Later in the article, Paul doesn't miss a beat as she conflates the concept of "friending" people you don't know that well on Facebook and your personal calendar data being exposed to strangers. Here she cites sociologist Christena Nippert-Eng:
The study led Ms. Nippert-Eng to examine how calendar use affects privacy. “Electronically managing everything — friends, communications, information — is a good way to break down the boundaries between the different parts of your life,” she said. “Some people are O.K. with blurred boundaries. They’ll ‘friend’ anyone. But it makes it harder to keep aspects of your life separate.”
Part of what raises the paper team’s hackles about electronic systems is that others may become privy to an afternoon’s haircut or a therapy appointment.

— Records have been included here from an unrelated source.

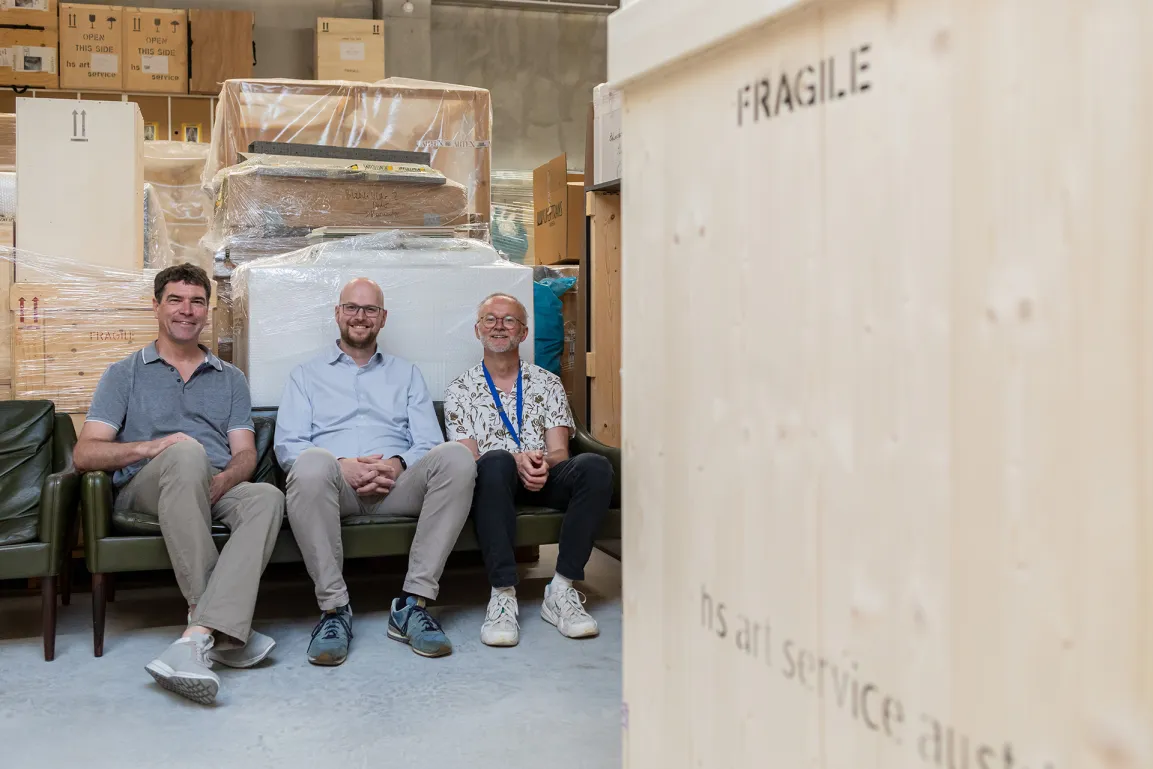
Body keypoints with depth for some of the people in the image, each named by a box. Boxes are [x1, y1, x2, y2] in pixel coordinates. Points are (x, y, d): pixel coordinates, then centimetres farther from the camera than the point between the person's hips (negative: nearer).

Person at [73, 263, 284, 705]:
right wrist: (149, 447, -16)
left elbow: (245, 455, 10)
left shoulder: (230, 379, 23)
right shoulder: (126, 375, 16)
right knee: (186, 452, -38)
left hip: (218, 490, 2)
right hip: (144, 489, -2)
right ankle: (225, 629, -40)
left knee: (267, 497, -34)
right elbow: (85, 454, 3)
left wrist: (223, 480, -15)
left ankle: (198, 634, -48)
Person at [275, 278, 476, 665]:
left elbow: (429, 443, 13)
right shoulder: (306, 374, 22)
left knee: (456, 456, -30)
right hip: (334, 485, -1)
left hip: (396, 486, 2)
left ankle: (412, 603, -30)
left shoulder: (407, 374, 26)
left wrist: (398, 464, -11)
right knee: (311, 463, -38)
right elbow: (287, 446, 7)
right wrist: (340, 466, -13)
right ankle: (334, 608, -30)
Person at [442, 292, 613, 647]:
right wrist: (517, 462, -19)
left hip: (545, 481, 2)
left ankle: (561, 590, -29)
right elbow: (468, 458, 1)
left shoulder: (548, 384, 17)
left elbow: (559, 451, 7)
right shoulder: (460, 390, 12)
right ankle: (503, 594, -39)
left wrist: (544, 463, -19)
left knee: (595, 466, -30)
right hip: (492, 482, -2)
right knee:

Never mind that there is no digital relationship to the calendar you keep in iCal, Google Calendar, RIM's servers, or Outlook to Facebook. Facts get in the way of a good story. And how good is a story when you insinuate that the use of electronic versus paper calendars can drive a wedge into a relationship? Here's the article's take on how calendars may destroy your marriage:
“That’s all my wife and I do: argue about her paper calendar and my electronic one,” David Shenk, a Brooklyn-based author, said partly in jest. Mr. Shenk is in the process of converting his wife, at least in part, to his system. “But if she doesn’t input information in the right account or the Internet is down, it may not sync,” he said. “I get mad at her for not doing it right, but of course it’s not her fault: it’s a very complicated process.”
I suppose we can all understand this. It's true that had I not attended a community college night class on entering appointments into my digital calendar, I might have had relationship trouble too.
But honestly — how can anyone repeat this luddite drivel with a straight face? It's not just that much of what is printed in this article is untrue — a lot of it comes off as downright silly, and the author doesn't seem to take a moment to ask any of these people to qualify their statements. It's like she wrote the piece to back up arguments made by those profiled. The result is a piece that seems more intent on propagating one skewed view than it does with telling a story that has legitimate meaning.
I think the article's final paragraph from Ms. Paul says it all:
As for me, it would take cold hard cash to make me cross over. Of course, I said that about the cellphone and Facebook, too. Now, how to explain all this in 140 characters or less.
Better yet, Pamela, why don't you take a stab at explaining it in the 2000 word article first?